- **Passage**:
════════════════════

The highly polarized electron distribution of DNA enables a much stronger Li+–dipole interaction than that of BA or conventional ether solvents. This effect is quantitatively reflected in the density functional theory (DFT)-calculated induced dipole moments of Li+-coordinated molecules (Fig. 1d). Upon binding with a single Li+, 1,3-dioxolane (DOL), 1,2-dimethoxyethane (DME) and BA exhibit induced dipole moments of 1.49, 1.85, and 2.02 debye, respectively, whereas DNA reaches a significantly larger value of 4.36 debye. These results indicate that DNA can effectively dominate the interfacial solvation environment, partially replacing solvent molecules in the primary solvation shell and facilitating fast Li+ transport at the LATSP surface. DFT calculations further reveal the energetic preference for Li+ adsorption on the LATSP@DNA interface. Compared with Li+ binding on the pristine LATSP surface (−3.22 eV), Li+ coordination to the –NO2 group of DNA exhibits a significantly more negative binding energy (−3.77 eV) (Fig. 1e), indicating stronger ion–dipole interactions and a thermodynamically favored interfacial migration pathway. This strengthened interaction provides a molecular driving force for rapid interfacial Li+ transport and contributes to uniform ion flux distribution during cycling.

════════════════════

- **Supplied records**:
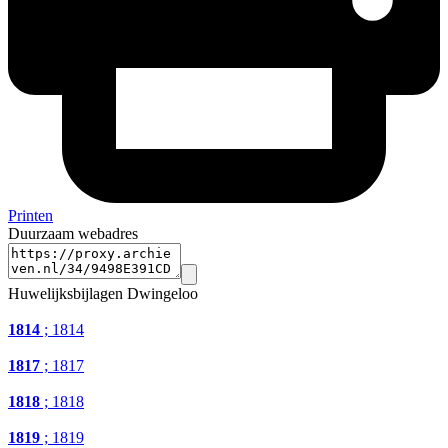
Printen
Duurzaam webadres
Huwelijksbijlagen Dwingeloo
1814
; 1814
1817
; 1817
1818
; 1818
1819
; 1819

════════════════════

- **Exercise directions**:
Decide whether each statement agrees with the passage, answering yes or no and quoting the words that settle it: (a) DME shows a larger induced dipole moment than BA when bound to a single Li+; (b) Li+ binding on the pristine LATSP surface has a binding energy of −3.22 eV; (c) DNA fully replaces solvent molecules in the primary solvation shell. Rely on the passage alone.

- **Response**:
(a) No: "Upon binding with a single Li+, 1,3-dioxolane (DOL), 1,2-dimethoxyethane (DME) and BA exhibit induced dipole moments of 1.49, 1.85, and 2.02 debye, respectively"
(b) Yes: "Compared with Li+ binding on the pristine LATSP surface (−3.22 eV)"
(c) No: "partially replacing solvent molecules in the primary solvation shell"